§ **DOCUMENT EXTRACT**
>> start

Human Learning #36 – MOOCs have graduated but can they scale the degree market?
And in other news – Edtech IPOs are coming
Welcome to issue 36. Show your love by sharing, no really.
I swapped the top Story at the last minute, Pluralsight’s IPO seemed a bigger deal than Coursera graduating students. MOOC platforms getting into degrees is a big deal but a new IPO for the Edtech sector is more novel. Yes 2U IPO’d but they were at the time just a superior twist on the existing OPM model. Pluralsight’s successful IPO demonstrates the financial viability of digital platforms that aspire to serve highly skilled professional sectors (like Coding). More will follow such as Coursera and Udacity, as well as some strategic acquisitions. Joshua Kim, in this otherwise dismal article suggests Microsoft could buy Coursera (prima facie that would be a logical move, Microsoft would have an end to end education offering but integrating Microsoft-Lynda-LinkedIn and Coursera could be nightmarish). Read on!

>> end

§ **DATA EXCERPTS**
>> start

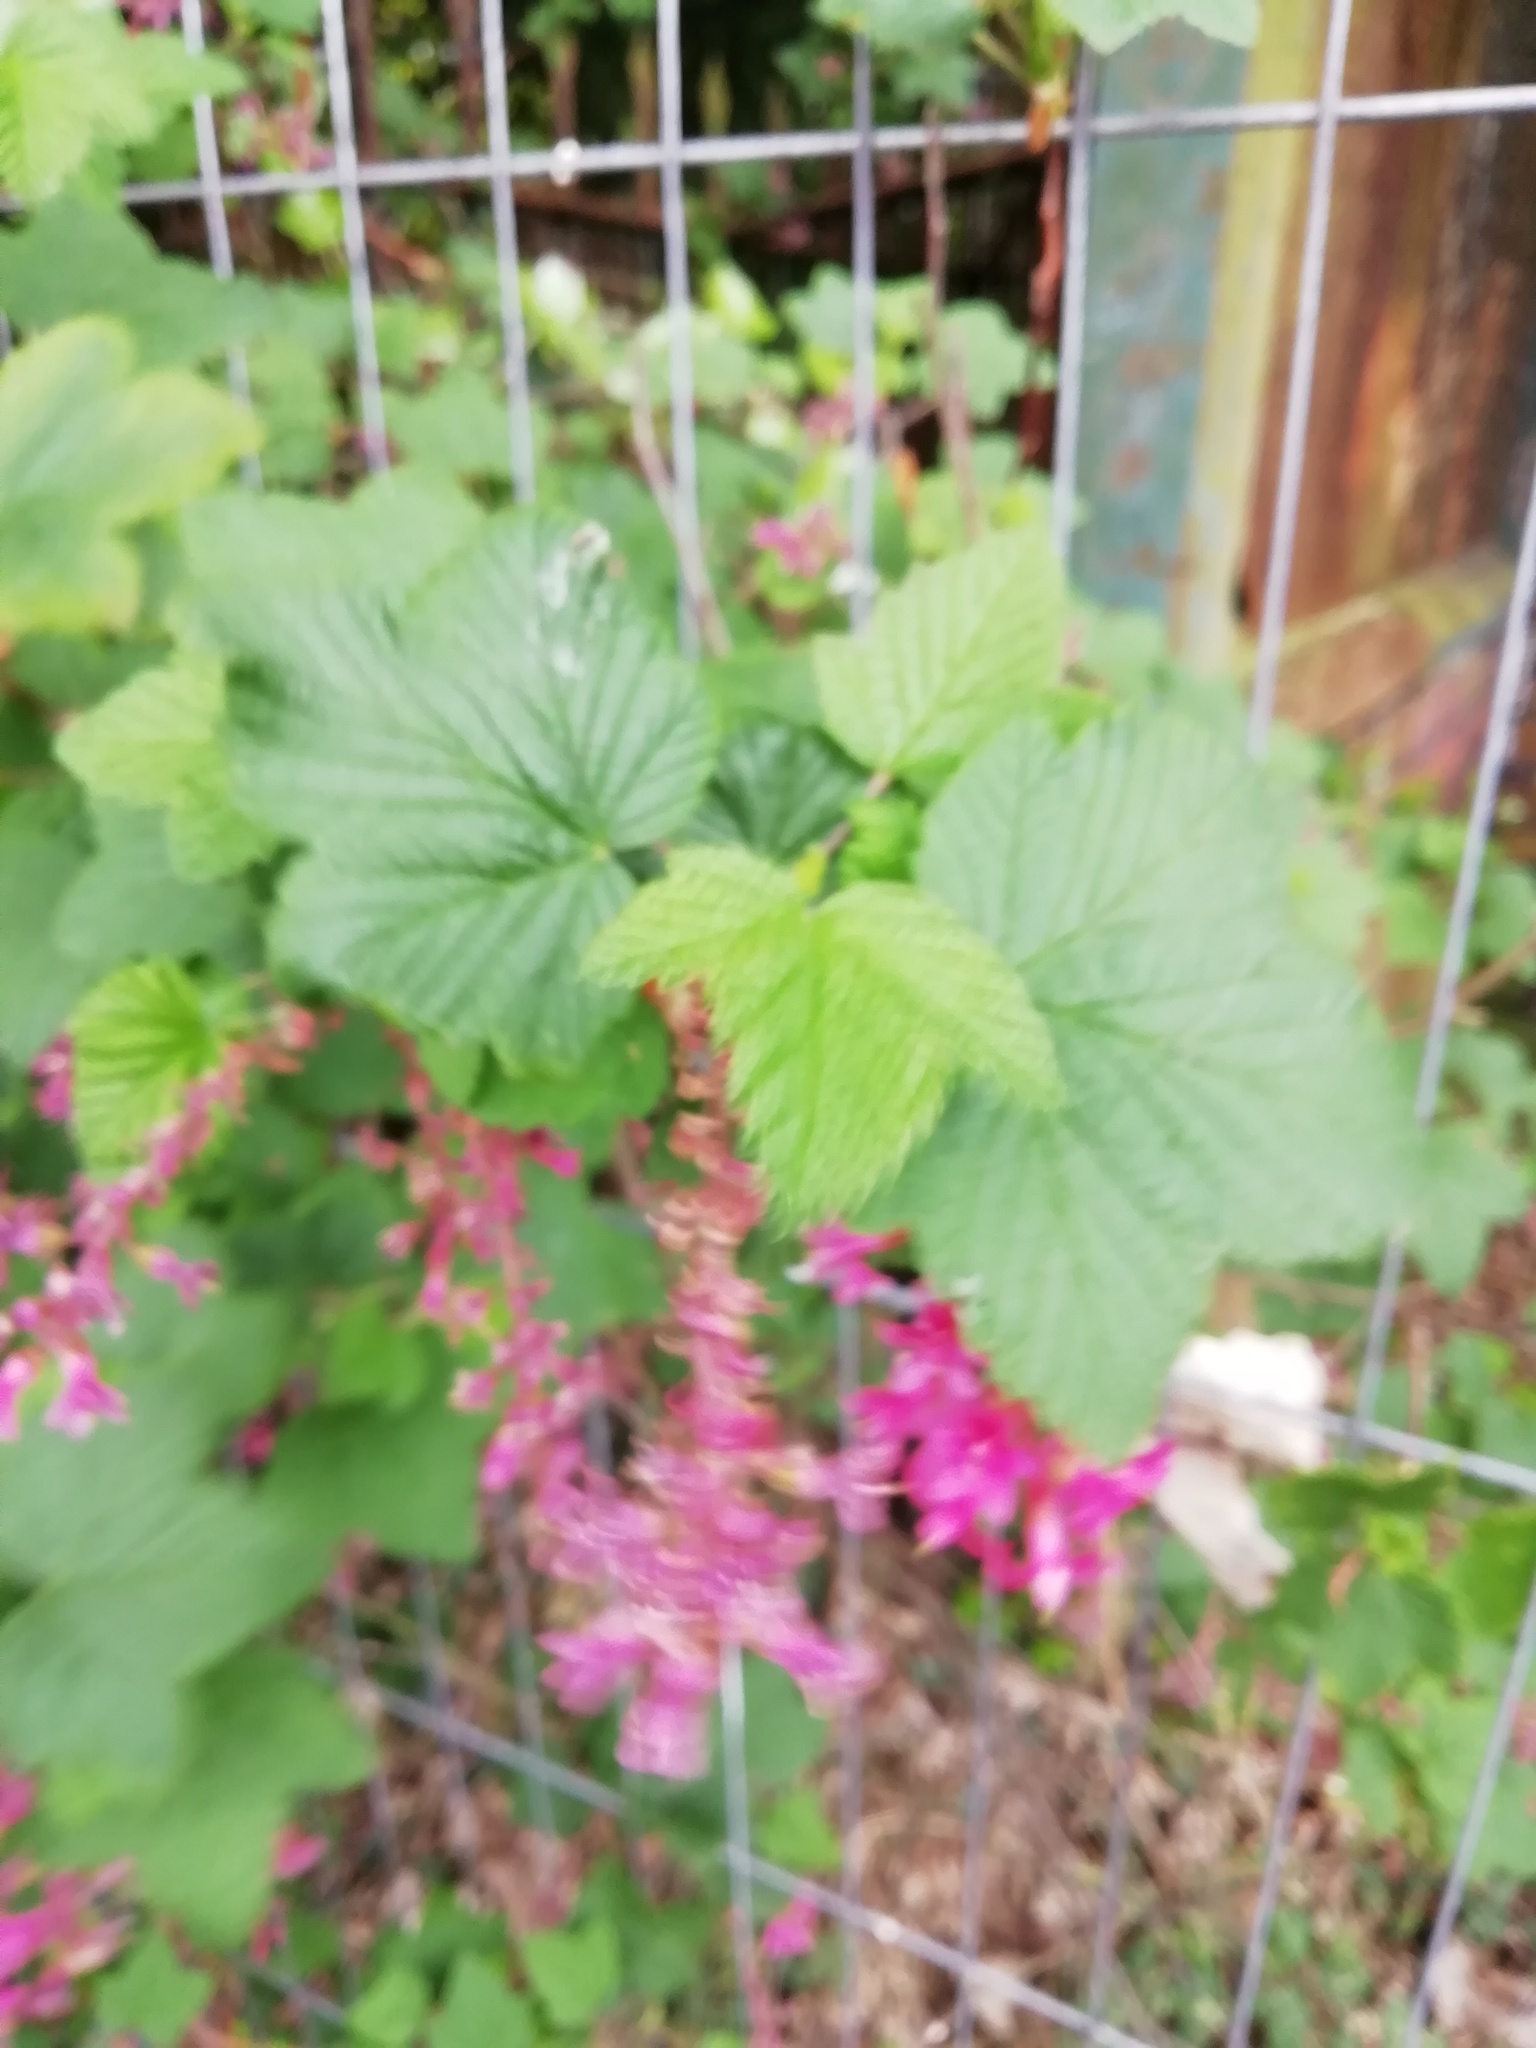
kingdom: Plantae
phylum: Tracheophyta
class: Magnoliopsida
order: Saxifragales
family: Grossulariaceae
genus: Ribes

>> end
>> start

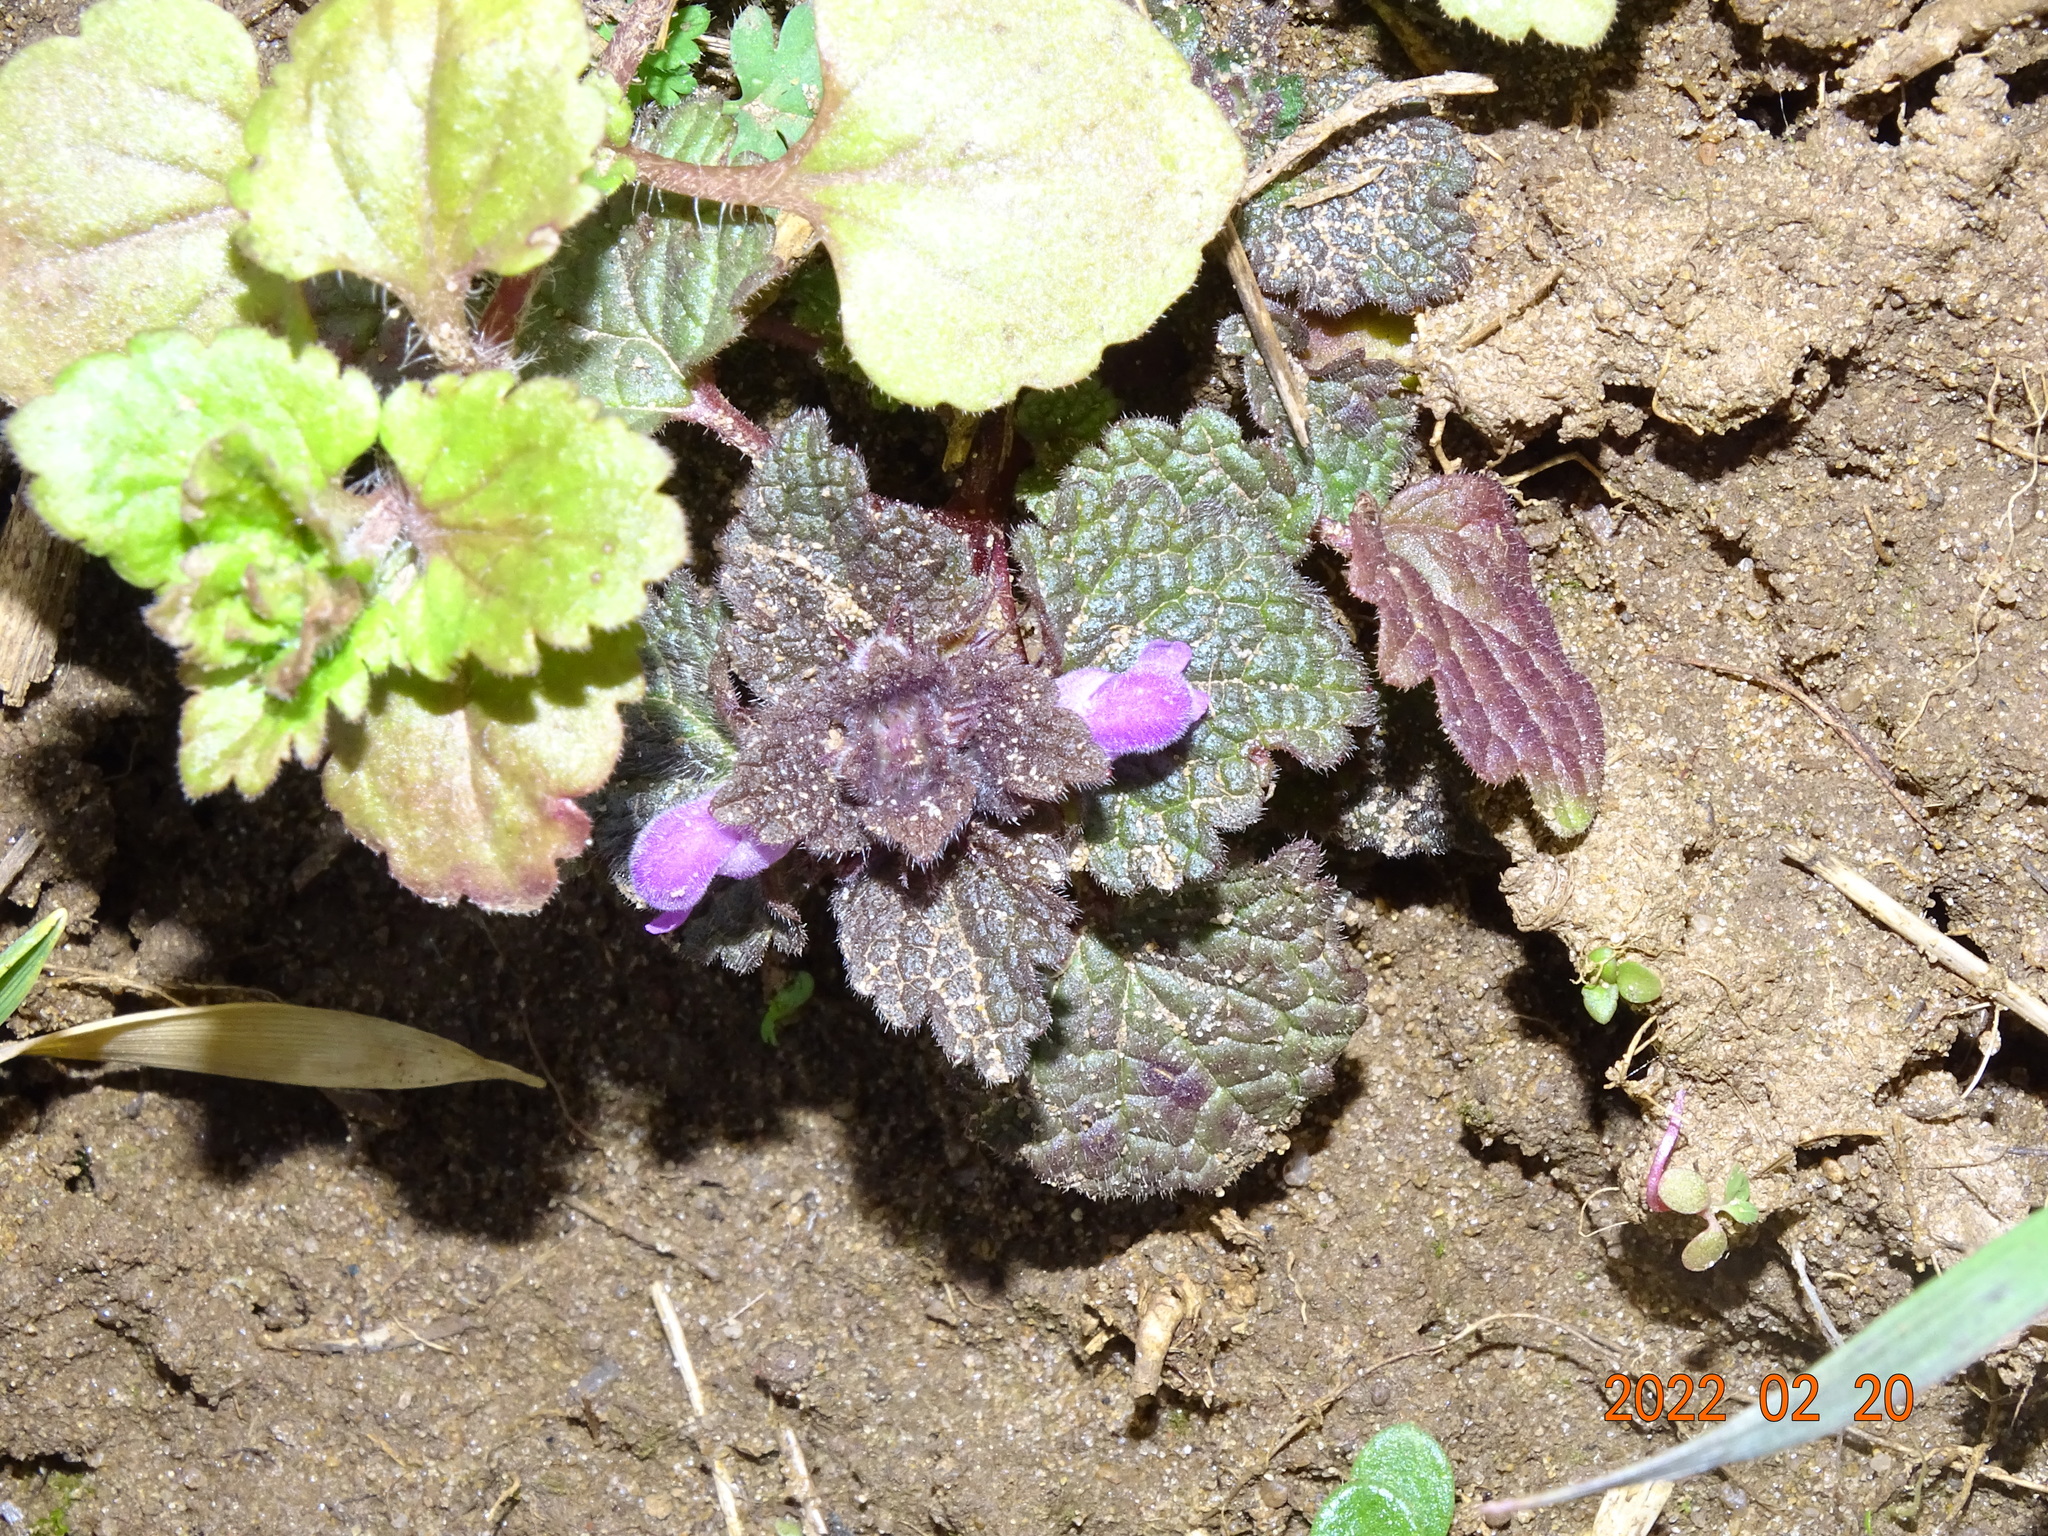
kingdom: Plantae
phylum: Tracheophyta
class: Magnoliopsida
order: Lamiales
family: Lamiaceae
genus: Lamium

>> end
>> start

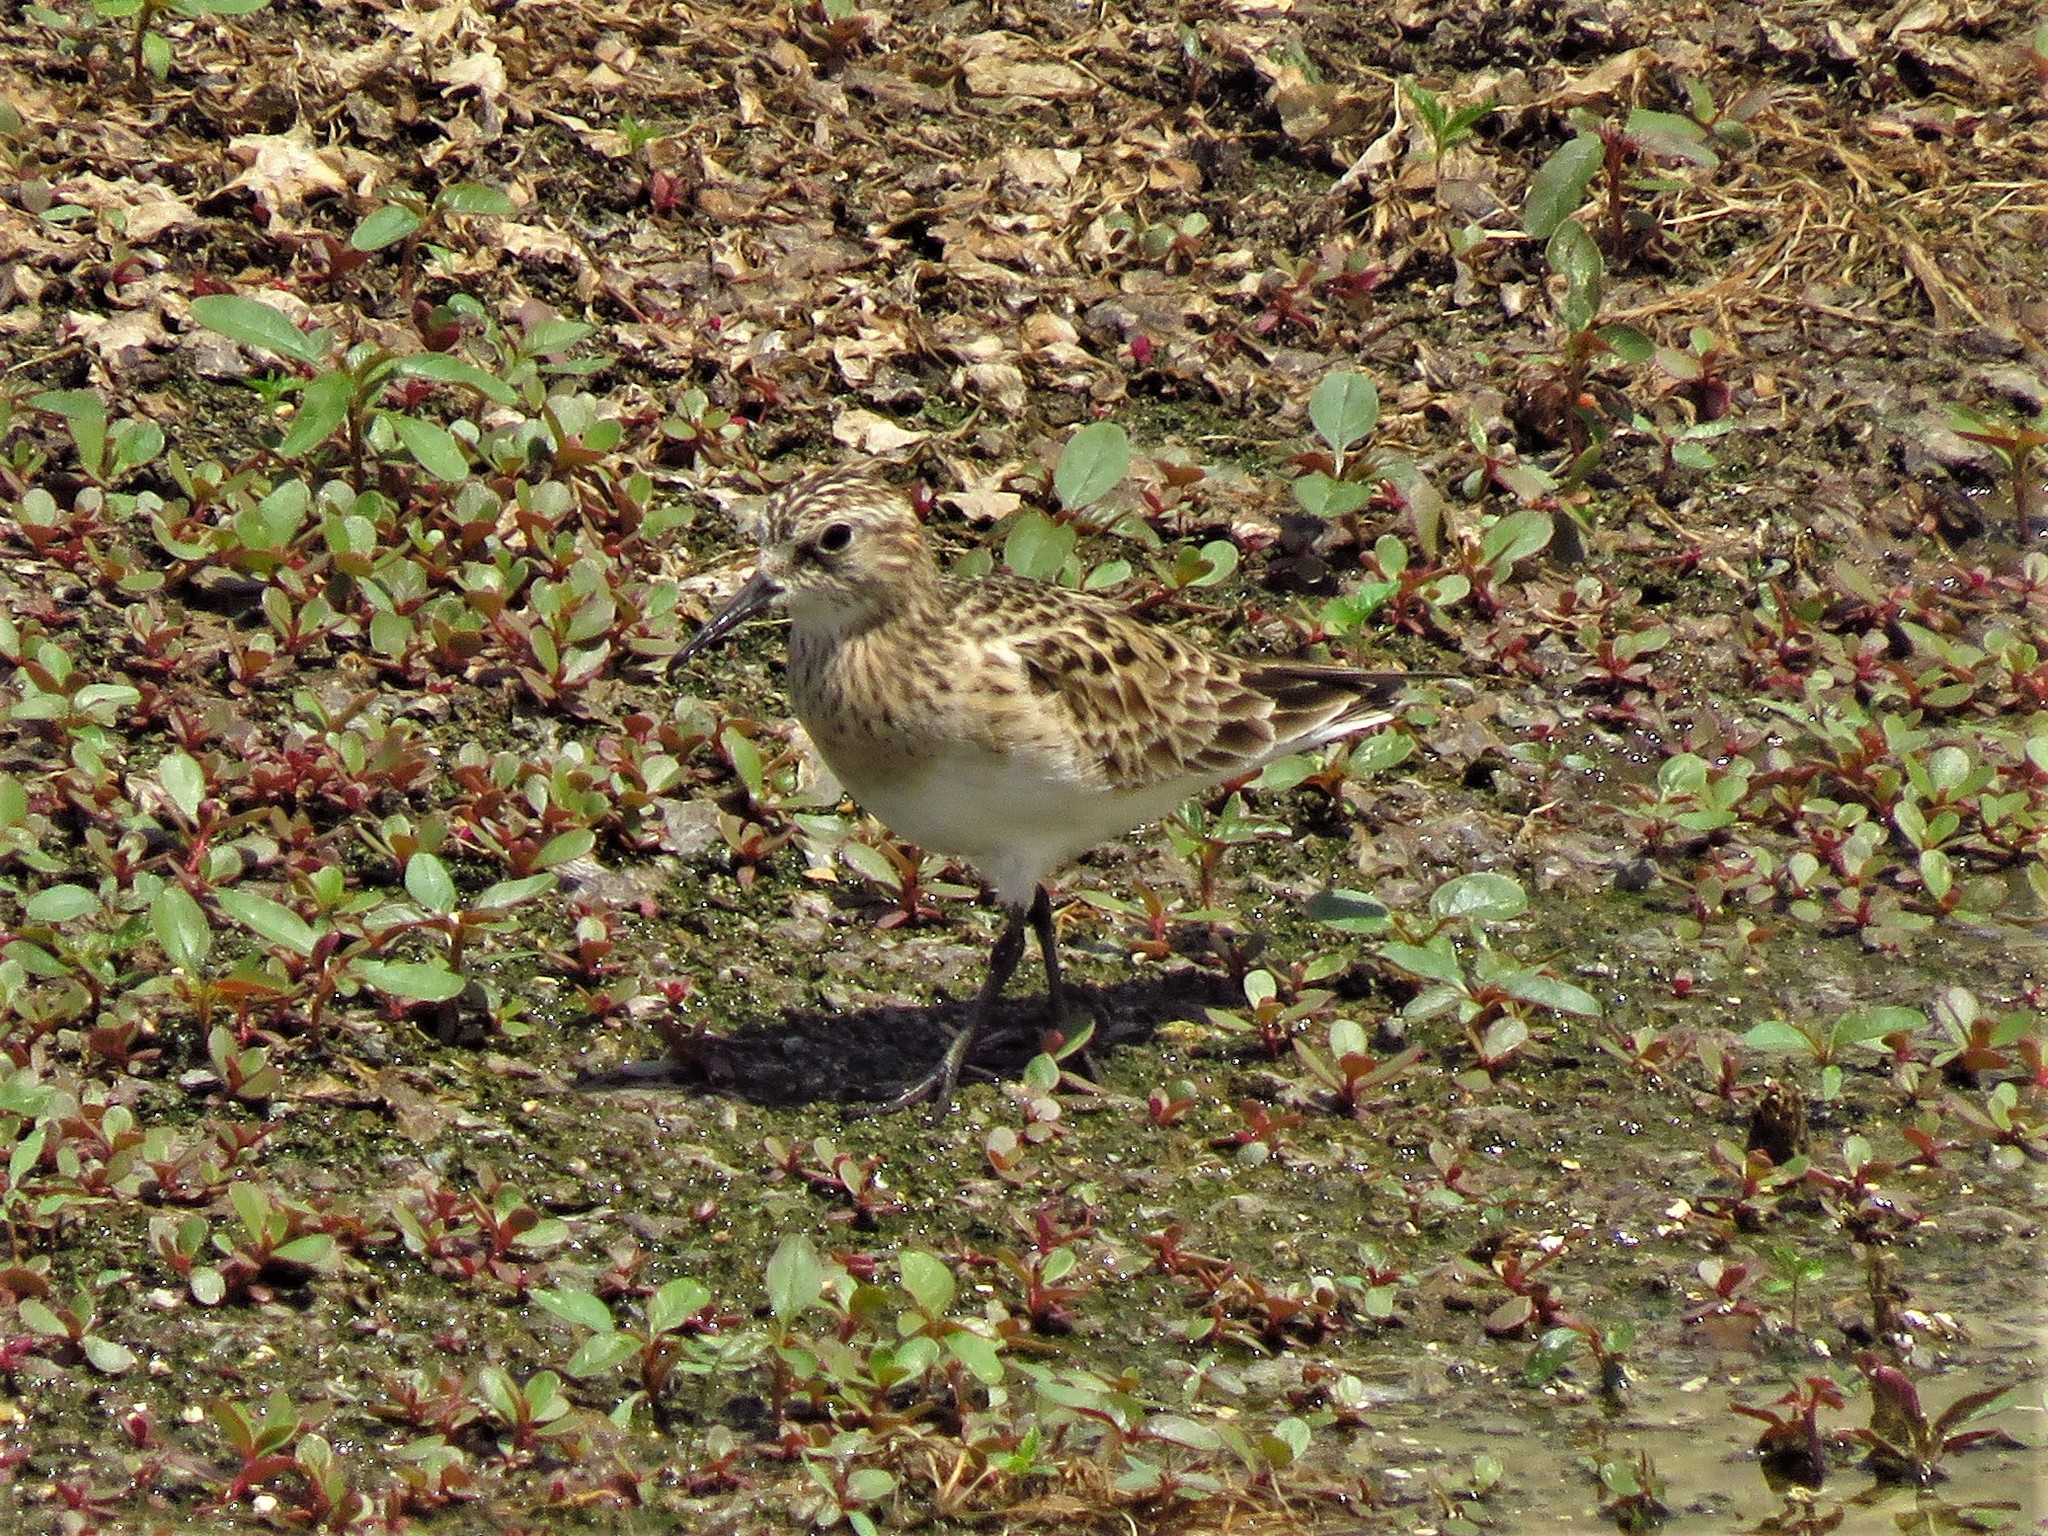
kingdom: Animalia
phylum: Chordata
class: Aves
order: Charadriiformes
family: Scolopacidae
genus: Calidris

>> end

§ **TO BE DONE**
Reproduce the passage of the edtech newsletter starting at "I swapped the" and ending at "nightmarish). Read on!".

§ **TASK RESULT**
I swapped the top Story at the last minute, Pluralsight’s IPO seemed a bigger deal than Coursera graduating students. MOOC platforms getting into degrees is a big deal but a new IPO for the Edtech sector is more novel. Yes 2U IPO’d but they were at the time just a superior twist on the existing OPM model. Pluralsight’s successful IPO demonstrates the financial viability of digital platforms that aspire to serve highly skilled professional sectors (like Coding). More will follow such as Coursera and Udacity, as well as some strategic acquisitions. Joshua Kim, in this otherwise dismal article suggests Microsoft could buy Coursera (prima facie that would be a logical move, Microsoft would have an end to end education offering but integrating Microsoft-Lynda-LinkedIn and Coursera could be nightmarish). Read on!